Le sonreí. Emily me resultaba agradable. De haber sido una mujer, una viva y normal, quizás le hubiese dado gusto a mamá. Pero ella era la muerte y trabajaba todo el día, todo el año, salvo el 13 de octubre de una a tres de la tarde. Ese día come pepino picado y juega ajedrez.
—Hay otra opción —dijo tras eliminar mi último caballo.
—Tú dirás.
—Si tuvieras un deseo, ¿qué pedirías?
—¿Justo ahora?, ganar.
—Por favor, sabes que si ganas volveré el próximo año. Piénsalo, ¿qué pedirías?
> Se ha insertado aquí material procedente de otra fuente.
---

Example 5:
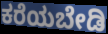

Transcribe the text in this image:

ಕರೆಯಬೇಡಿ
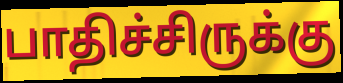
பாதிச்சிருக்கு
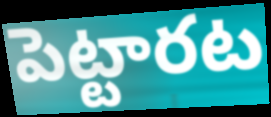
పెట్టారట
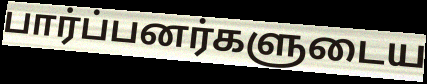
பார்ப்பனர்களுடைய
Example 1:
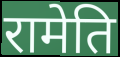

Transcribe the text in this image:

रामेति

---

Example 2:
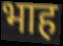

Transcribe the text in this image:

भाह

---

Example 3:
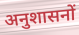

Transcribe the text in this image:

अनुशासनों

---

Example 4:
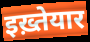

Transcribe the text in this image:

इख़्तेयार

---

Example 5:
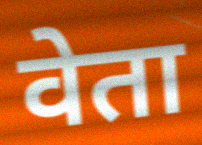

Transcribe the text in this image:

वेता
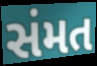
સંમત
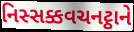
નિસ્સક્કવચનટ્ઠાને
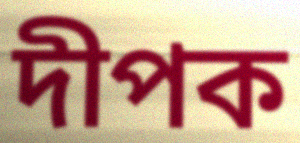
দীপক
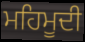
ਮਹਿਮੂਦੀ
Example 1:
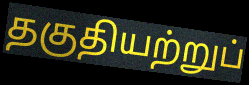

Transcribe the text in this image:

தகுதியற்றுப்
La miré a los ojos, buscando algún indicio del porqué de su pregunta. Pero sólo encontré oscuridad. Reflexioné unos segundos.
—Dejar de jugar por la vida de mi hijo cada año.
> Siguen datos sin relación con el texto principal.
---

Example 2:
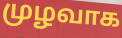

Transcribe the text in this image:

முழவாக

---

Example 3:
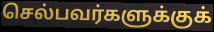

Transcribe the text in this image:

செல்பவர்களுக்குக்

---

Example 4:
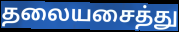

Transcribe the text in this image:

தலையசைத்து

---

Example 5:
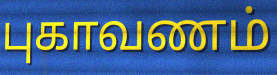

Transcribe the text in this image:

புகாவணம்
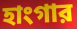
হাংগার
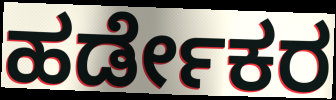
ಹರ್ಡೇಕರ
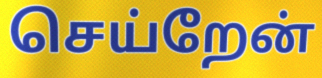
செய்றேன்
—Yo desearía descansar en paz.
—¿Descansar?
—No siempre he sido la muerte. Estarás de acuerdo conmigo en que los humanos tomamos decisiones muy tontas por amor.
—No te lo discuto —respondí. Ahora ella me sonreía.
—Yo amaba a este sujeto y él no me dijo que era la muerte. No, hasta que agonizando me reveló su plan. Y es que para odiar mucho tuviste que haberlo amado mucho. Me enamoró y se acostó con mi hermana. Yo estaba cegada por la ira. Y mientras moría, me confesó la maldición que el adquirió al matar a un hombre, que a su vez mató a otro llamado Caín, este último asesinó a su hermano. El recolector de almas es un asesino convertido en empleado.
—Entonces…
—Así es, no hay manera de que se salven ambos, pero quizá aún pueda vivir tu hijo. Jaque mate.
Tomo el cuchillo de la mesa al tiempo que me abalanzo sobre ella. Coloco mi mano izquierda alrededor de su cuello. Con la derecha levanto el cuchillo.
—¡Hazlo ya!—, me suplica. Lo clavo con fuerza en su pecho, una, dos, siete veces. Deja de moverse.